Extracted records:

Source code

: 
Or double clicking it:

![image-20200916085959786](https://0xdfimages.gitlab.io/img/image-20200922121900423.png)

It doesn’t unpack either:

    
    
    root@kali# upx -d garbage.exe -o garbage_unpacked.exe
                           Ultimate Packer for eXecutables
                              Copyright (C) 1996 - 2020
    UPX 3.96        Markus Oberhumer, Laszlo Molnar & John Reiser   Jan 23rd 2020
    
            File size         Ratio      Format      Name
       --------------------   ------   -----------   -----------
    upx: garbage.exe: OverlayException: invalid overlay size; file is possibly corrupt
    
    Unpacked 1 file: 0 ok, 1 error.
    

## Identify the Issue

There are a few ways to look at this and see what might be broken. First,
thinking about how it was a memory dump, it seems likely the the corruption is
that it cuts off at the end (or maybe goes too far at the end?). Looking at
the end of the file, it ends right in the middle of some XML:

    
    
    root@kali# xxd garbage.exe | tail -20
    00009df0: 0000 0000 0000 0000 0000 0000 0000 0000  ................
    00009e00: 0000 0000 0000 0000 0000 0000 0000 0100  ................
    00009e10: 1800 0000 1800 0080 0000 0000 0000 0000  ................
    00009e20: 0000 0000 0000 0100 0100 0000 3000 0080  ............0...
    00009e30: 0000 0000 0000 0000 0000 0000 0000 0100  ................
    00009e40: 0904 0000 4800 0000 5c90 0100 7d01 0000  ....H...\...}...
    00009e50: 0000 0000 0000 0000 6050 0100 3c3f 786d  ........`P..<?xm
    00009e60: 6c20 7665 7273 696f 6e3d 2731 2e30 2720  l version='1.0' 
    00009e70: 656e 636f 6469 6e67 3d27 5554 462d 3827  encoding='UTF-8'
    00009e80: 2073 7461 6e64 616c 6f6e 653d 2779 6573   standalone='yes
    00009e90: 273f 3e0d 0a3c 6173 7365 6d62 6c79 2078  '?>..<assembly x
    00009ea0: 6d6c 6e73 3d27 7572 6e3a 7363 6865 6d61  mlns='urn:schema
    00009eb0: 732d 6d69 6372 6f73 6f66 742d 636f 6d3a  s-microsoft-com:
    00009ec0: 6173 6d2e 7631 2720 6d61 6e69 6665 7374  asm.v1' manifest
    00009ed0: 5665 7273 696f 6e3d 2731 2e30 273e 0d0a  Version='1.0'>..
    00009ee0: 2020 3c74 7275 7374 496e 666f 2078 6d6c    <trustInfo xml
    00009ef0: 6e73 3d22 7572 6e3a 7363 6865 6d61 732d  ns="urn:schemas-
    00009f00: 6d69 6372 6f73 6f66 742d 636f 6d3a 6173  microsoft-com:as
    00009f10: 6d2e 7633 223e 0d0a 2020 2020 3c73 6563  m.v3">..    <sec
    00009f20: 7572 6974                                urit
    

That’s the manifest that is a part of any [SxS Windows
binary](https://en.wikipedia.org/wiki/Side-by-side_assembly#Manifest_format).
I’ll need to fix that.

Instruction:
Reproduce every one of the records above verbatim, preserving each line without alteration.

Reply:
Source code

: 
Or double clicking it:

![image-20200916085959786](https://0xdfimages.gitlab.io/img/image-20200922121900423.png)

It doesn’t unpack either:

    
    
    root@kali# upx -d garbage.exe -o garbage_unpacked.exe
                           Ultimate Packer for eXecutables
                              Copyright (C) 1996 - 2020
    UPX 3.96        Markus Oberhumer, Laszlo Molnar & John Reiser   Jan 23rd 2020
    
            File size         Ratio      Format      Name
       --------------------   ------   -----------   -----------
    upx: garbage.exe: OverlayException: invalid overlay size; file is possibly corrupt
    
    Unpacked 1 file: 0 ok, 1 error.
    

## Identify the Issue

There are a few ways to look at this and see what might be broken. First,
thinking about how it was a memory dump, it seems likely the the corruption is
that it cuts off at the end (or maybe goes too far at the end?). Looking at
the end of the file, it ends right in the middle of some XML:

    
    
    root@kali# xxd garbage.exe | tail -20
    00009df0: 0000 0000 0000 0000 0000 0000 0000 0000  ................
    00009e00: 0000 0000 0000 0000 0000 0000 0000 0100  ................
    00009e10: 1800 0000 1800 0080 0000 0000 0000 0000  ................
    00009e20: 0000 0000 0000 0100 0100 0000 3000 0080  ............0...
    00009e30: 0000 0000 0000 0000 0000 0000 0000 0100  ................
    00009e40: 0904 0000 4800 0000 5c90 0100 7d01 0000  ....H...\...}...
    00009e50: 0000 0000 0000 0000 6050 0100 3c3f 786d  ........`P..<?xm
    00009e60: 6c20 7665 7273 696f 6e3d 2731 2e30 2720  l version='1.0' 
    00009e70: 656e 636f 6469 6e67 3d27 5554 462d 3827  encoding='UTF-8'
    00009e80: 2073 7461 6e64 616c 6f6e 653d 2779 6573   standalone='yes
    00009e90: 273f 3e0d 0a3c 6173 7365 6d62 6c79 2078  '?>..<assembly x
    00009ea0: 6d6c 6e73 3d27 7572 6e3a 7363 6865 6d61  mlns='urn:schema
    00009eb0: 732d 6d69 6372 6f73 6f66 742d 636f 6d3a  s-microsoft-com:
    00009ec0: 6173 6d2e 7631 2720 6d61 6e69 6665 7374  asm.v1' manifest
    00009ed0: 5665 7273 696f 6e3d 2731 2e30 273e 0d0a  Version='1.0'>..
    00009ee0: 2020 3c74 7275 7374 496e 666f 2078 6d6c    <trustInfo xml
    00009ef0: 6e73 3d22 7572 6e3a 7363 6865 6d61 732d  ns="urn:schemas-
    00009f00: 6d69 6372 6f73 6f66 742d 636f 6d3a 6173  microsoft-com:as
    00009f10: 6d2e 7633 223e 0d0a 2020 2020 3c73 6563  m.v3">..    <sec
    00009f20: 7572 6974                                urit
    

That’s the manifest that is a part of any [SxS Windows
binary](https://en.wikipedia.org/wiki/Side-by-side_assembly#Manifest_format).
I’ll need to fix that.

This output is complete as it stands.